In its motion for partial summary judgment, which is brought with respect to the First,
Third and Fourth Causes of Action, Prompt seeks to recover from Chic and YX1 amounts due
under invoices that are based upon a rate of $0.43 per cubic foot. (See Pl.’s 9/30/24 Mot. at PDF
pp. 16-22.) In their motion for summary judgment, Defendants seek dismissal of the Amended
Complaint, arguing that Prompt breached the Agreement by purporting to terminate the
Agreement and by seeking to collect monies not owed. (Defs.’ 9/30/24 Mem., ECF No. 57-1, at 510, 12-13.) Defendants also seek judgment on their counterclaims. (Id. at 10-12.)

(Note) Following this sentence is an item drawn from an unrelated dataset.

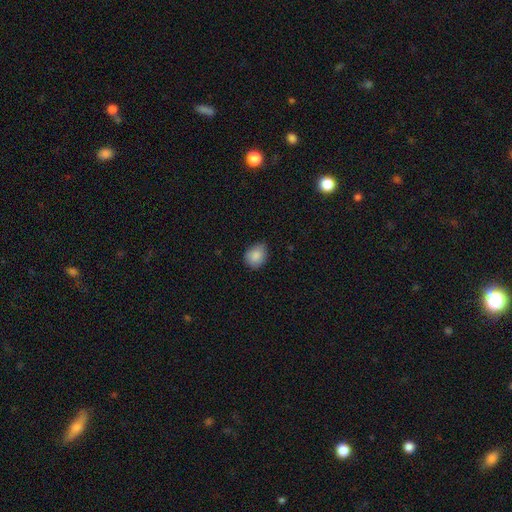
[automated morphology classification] The model was most divided on "how rounded": round: 58%, in between: 42%, cigar-shaped: 1%. More confident: smooth or featured — smooth (87%); merging — none (75%).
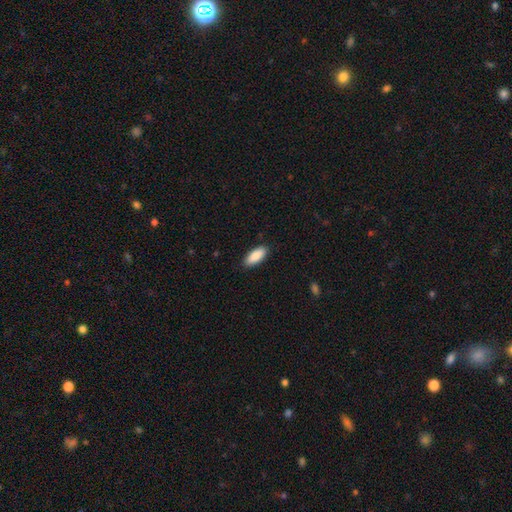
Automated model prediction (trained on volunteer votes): This appears to be a smooth galaxy with no disk features (88%) that is in between round and cigar-shaped (81%). Merging: none (88%).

SUMMARY JUDGMENT LEGAL STANDARDS
Summary judgment is appropriate where there are no genuine issues of material fact and
the movant is entitled to judgment as a matter of law. See Fed. R. Civ. P. 56(c); Anderson v. Liberty
Lobby, Inc., 477 U.S. 242, 247-50 (1986). The moving party has the initial burden of demonstrating
the absence of a disputed issue of material fact. See Celotex Corp. v. Catrett, 477 U.S. 317, 321-
5
23 (1986). “A fact is ‘material’ for these purposes when it ‘might affect the outcome of the suit
under the governing law.’” Jeffreys v. City of New York, 426 F.3d 549, 553 (2d Cir. 2005) (quoting
Anderson, 477 U.S. at 248). A dispute concerning a material fact is genuine if “the evidence is
such that a reasonable jury could return a verdict for the nonmoving party.” Id. (quoting
Anderson, 477 U.S. at 248).
“[A]t the summary judgment stage, the district court is not permitted to make credibility
determinations or weigh the evidence . . ..” Kee v. City of New York, 12 F.4th 150, 166 (2d Cir.

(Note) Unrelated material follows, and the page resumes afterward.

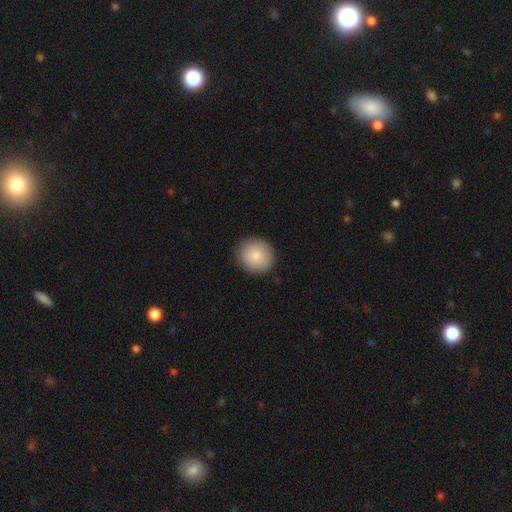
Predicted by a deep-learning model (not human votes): smooth-or-featured: smooth: 84% | featured or disk: 9% | star or artifact: 7%
  how-rounded: round: 87% | in between: 12% | cigar-shaped: 1%
  merging: none: 89% | minor disturbance: 8% | major disturbance: 2% | merger: 1%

2021). It must “consider the record in the light most favorable to the non-movant” and “resolve
all ambiguities and draw all factual inferences in favor of the non-movant if there is a genuine
dispute as to those facts.” Loreley Fin. (Jersey) No. 3 Ltd. v. Wells Fargo Sec., LLC, 13 F.4th 247,
259 (2d Cir. 2021) (internal quotation marks and citation omitted). When confronted with crossmotions for summary judgment, courts analyze “each motion separately, in each case construing
the evidence in the light most favorable to the non-moving party.” Quest Shipping Ltd. v. Am.
Club, 612 F. Supp. 3d 373, 379-80 (S.D.N.Y. 2020) (cleaned up).
“[T]he district court may not properly consider the record in piecemeal fashion; rather, it
must ‘review all of the evidence in the record.’” S. Katzman Produce Inc. v. Yadid, 999 F.3d 867,
877 (2d Cir. 2021) (quoting Reeves v. Sanderson Plumbing Prod., Inc., 530 U.S. 133, 150 (2000)).
“[T]he district court’s task on a summary judgment motion—even in a nonjury case—is to
determine whether genuine issues of material fact exist for trial, not to make findings of fact.”
O’Hara v. Nat’l Union Fire Ins. Co. of Pittsburgh, PA, 642 F.3d 110, 116 (2d Cir. 2011) (citing Vona
v. Cnty. of Niagara, 119 F.3d 201, 205 n.4 (2d Cir. 1997)).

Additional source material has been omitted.